Data provided —
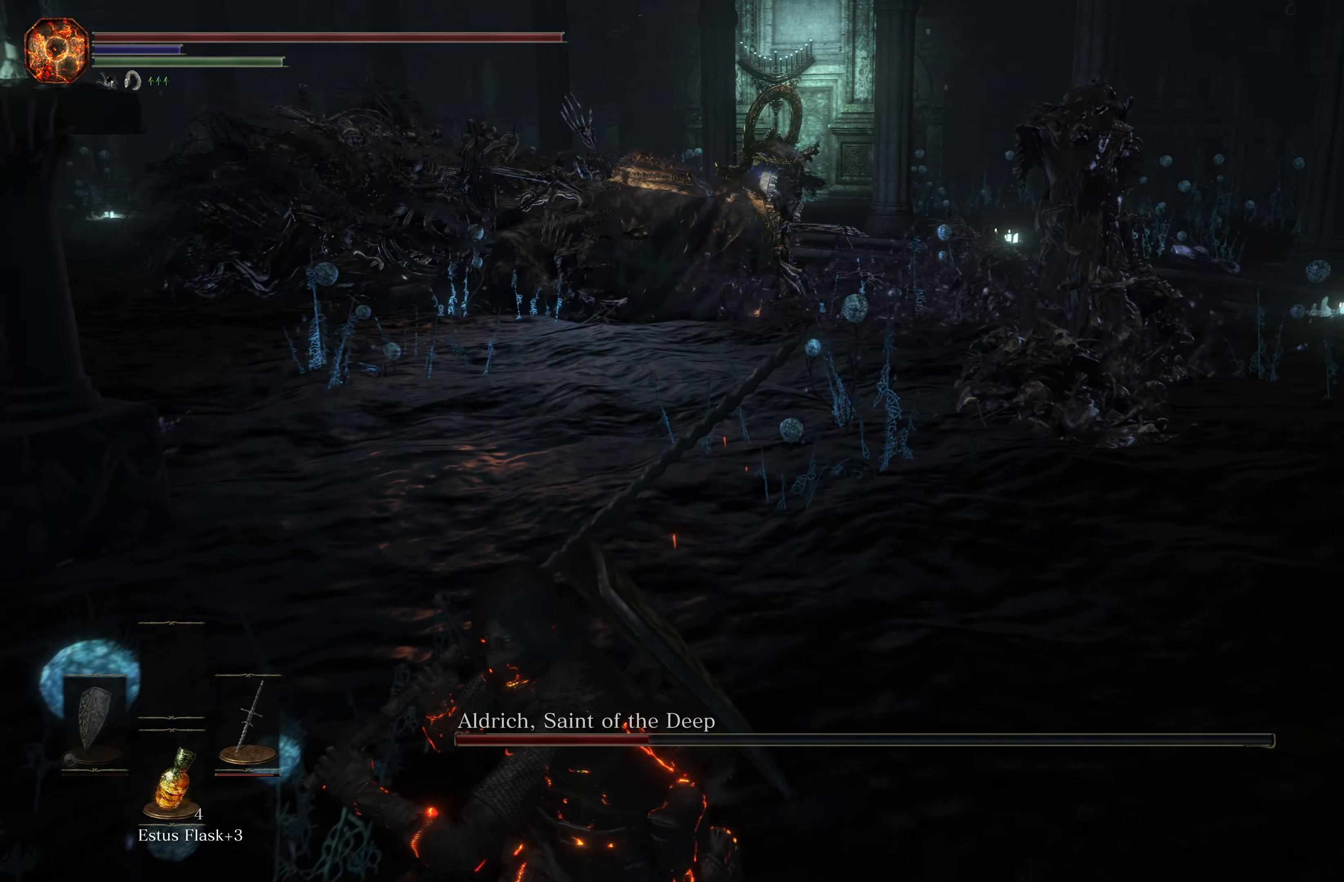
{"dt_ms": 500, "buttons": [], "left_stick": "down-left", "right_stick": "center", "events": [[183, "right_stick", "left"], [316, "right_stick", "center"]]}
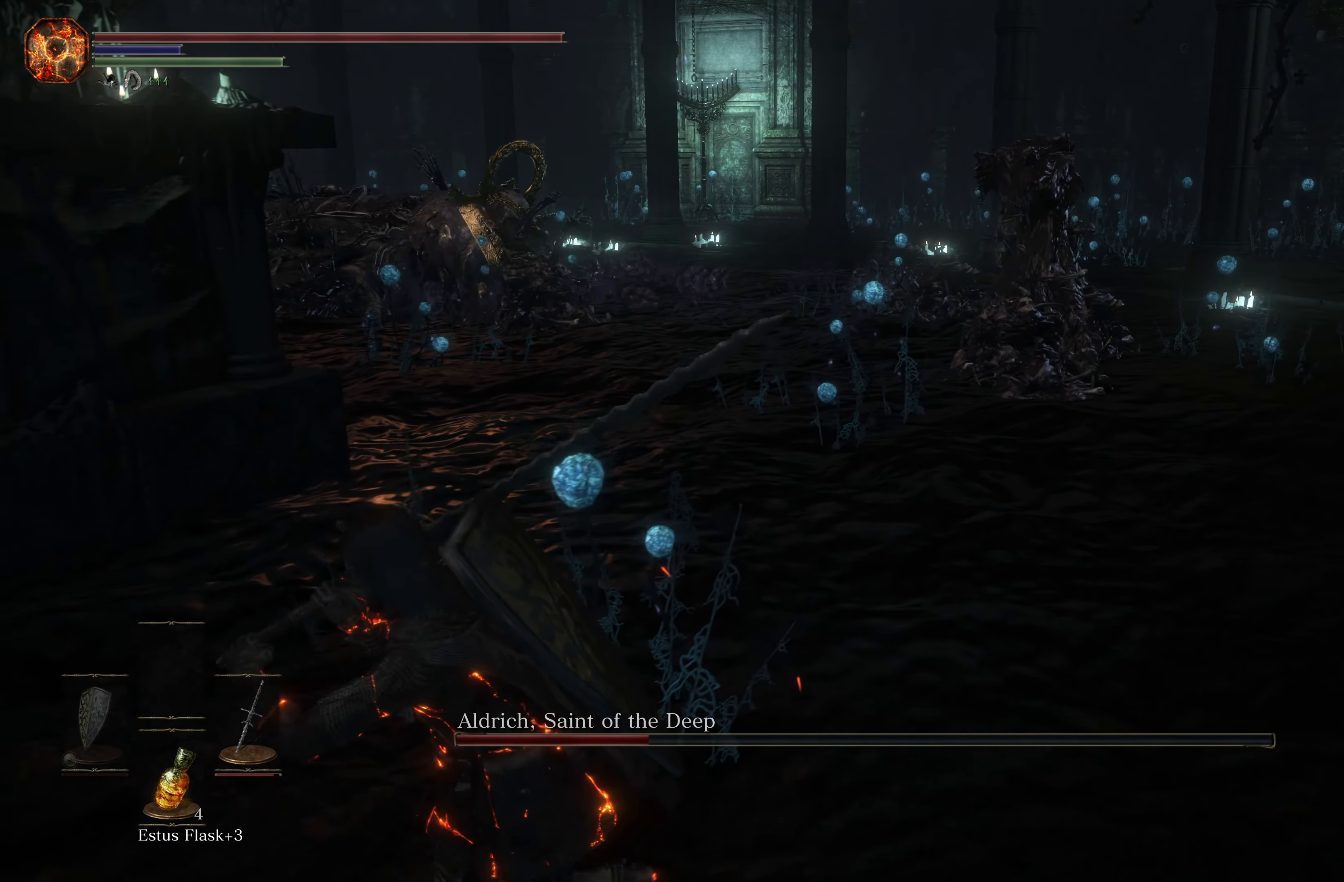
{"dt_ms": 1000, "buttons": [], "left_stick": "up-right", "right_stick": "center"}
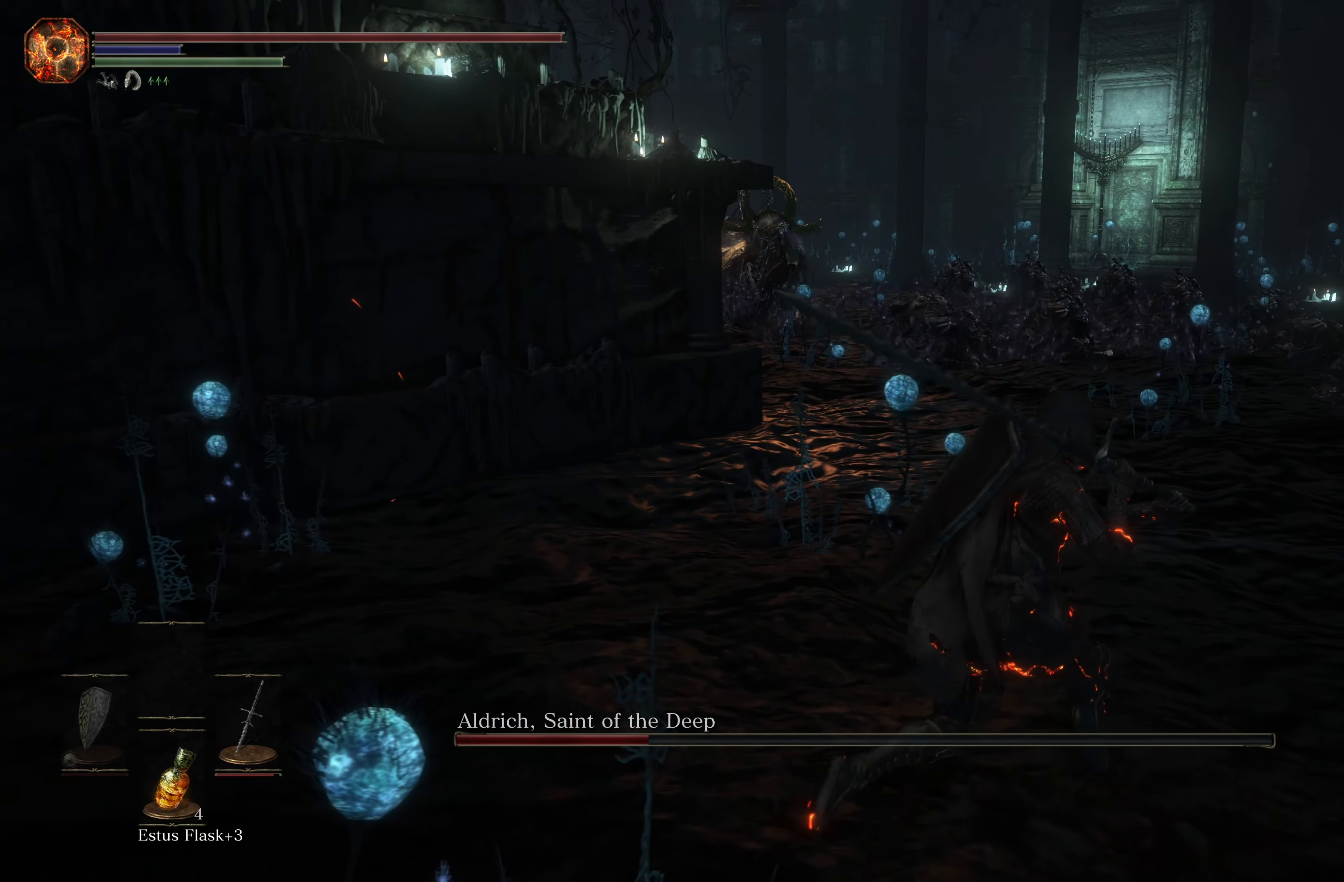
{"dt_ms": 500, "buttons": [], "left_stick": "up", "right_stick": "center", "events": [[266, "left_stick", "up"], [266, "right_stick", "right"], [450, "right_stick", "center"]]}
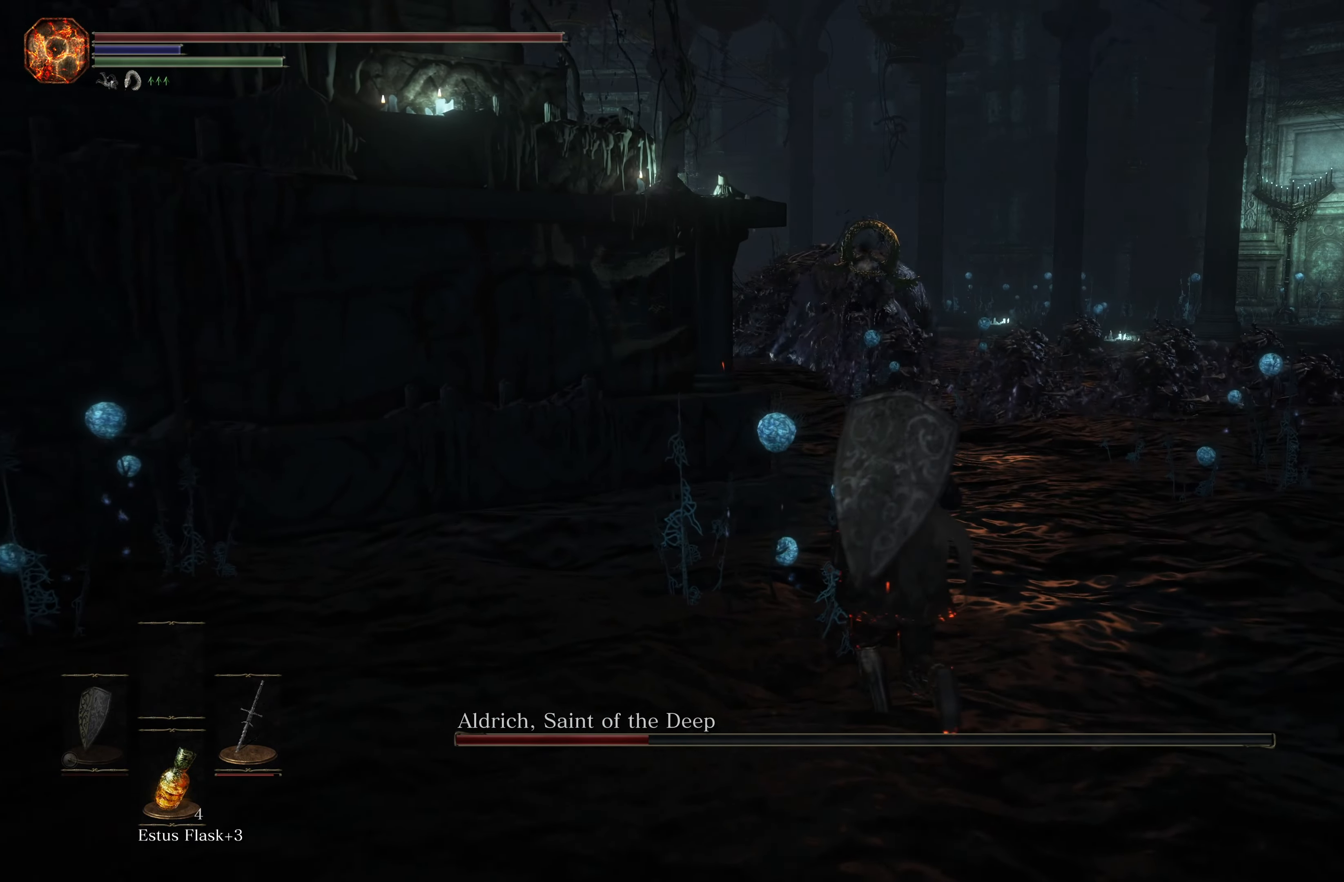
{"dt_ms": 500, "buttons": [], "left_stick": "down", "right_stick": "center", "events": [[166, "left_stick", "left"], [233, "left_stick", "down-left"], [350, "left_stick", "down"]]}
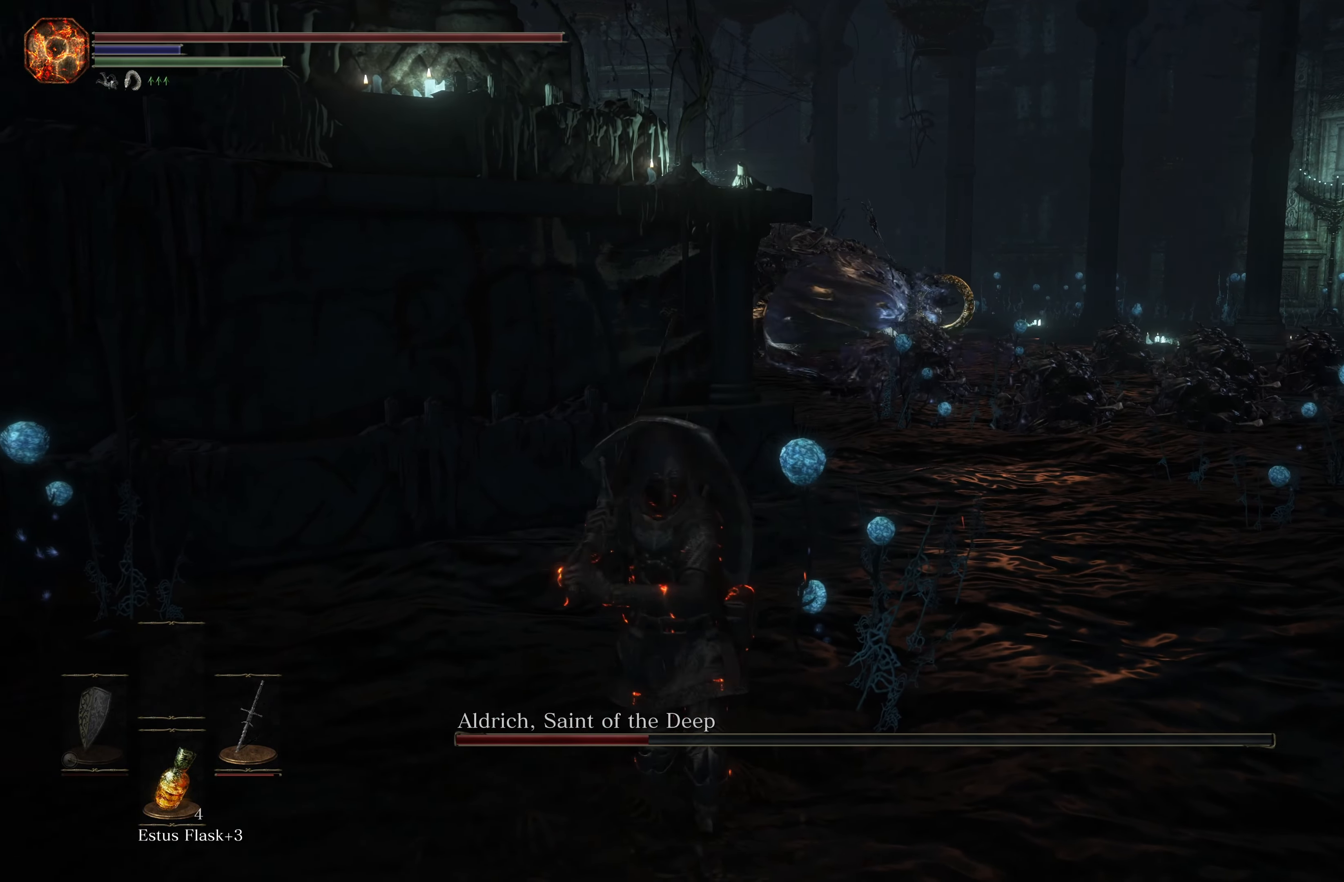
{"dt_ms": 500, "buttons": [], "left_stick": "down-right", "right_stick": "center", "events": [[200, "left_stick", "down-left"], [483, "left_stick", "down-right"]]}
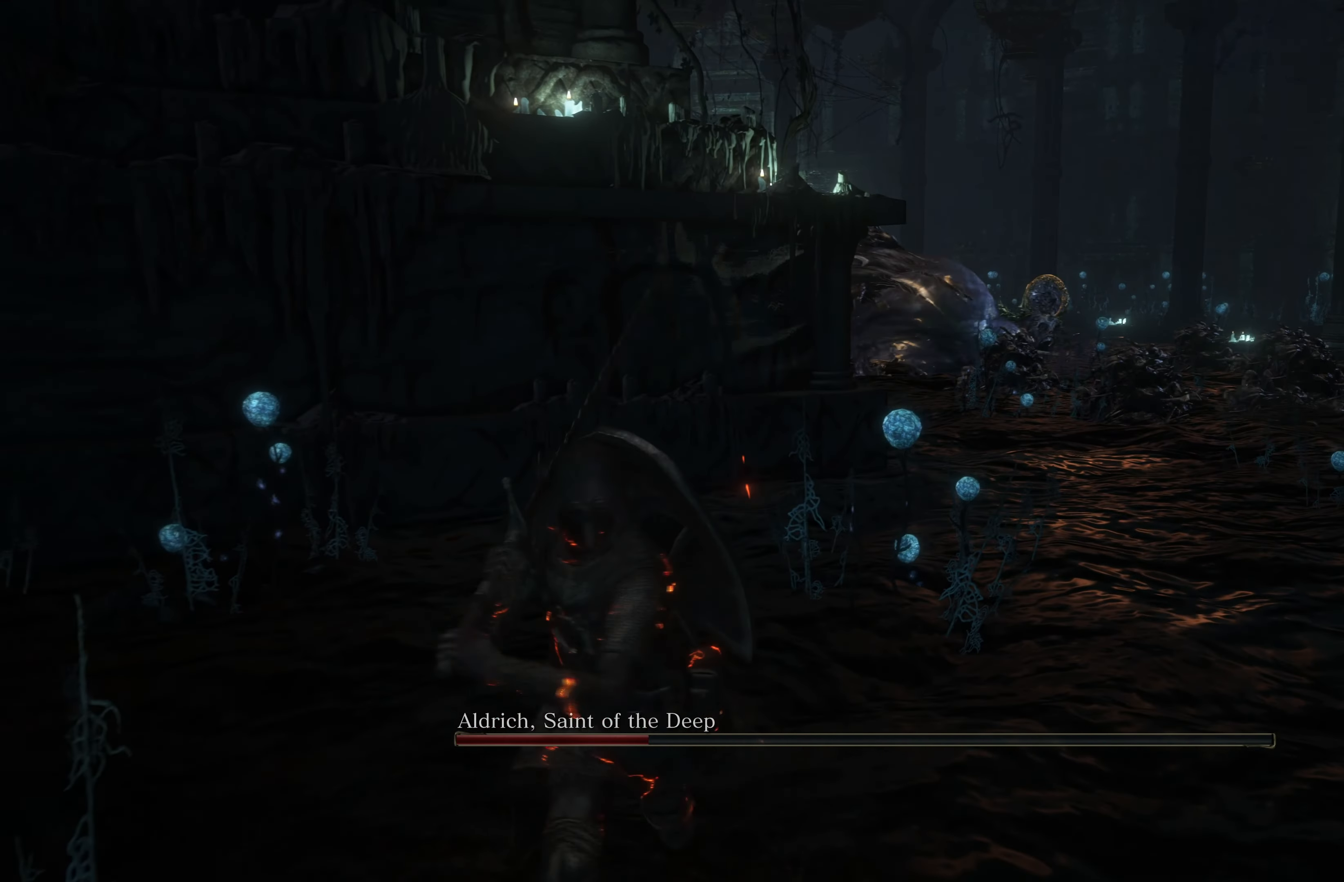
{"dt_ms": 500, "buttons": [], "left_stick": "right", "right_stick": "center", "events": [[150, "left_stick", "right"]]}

Prompt —
With "down" as the string to look for, count the matching lines above and give the number by itself.

Response area —
3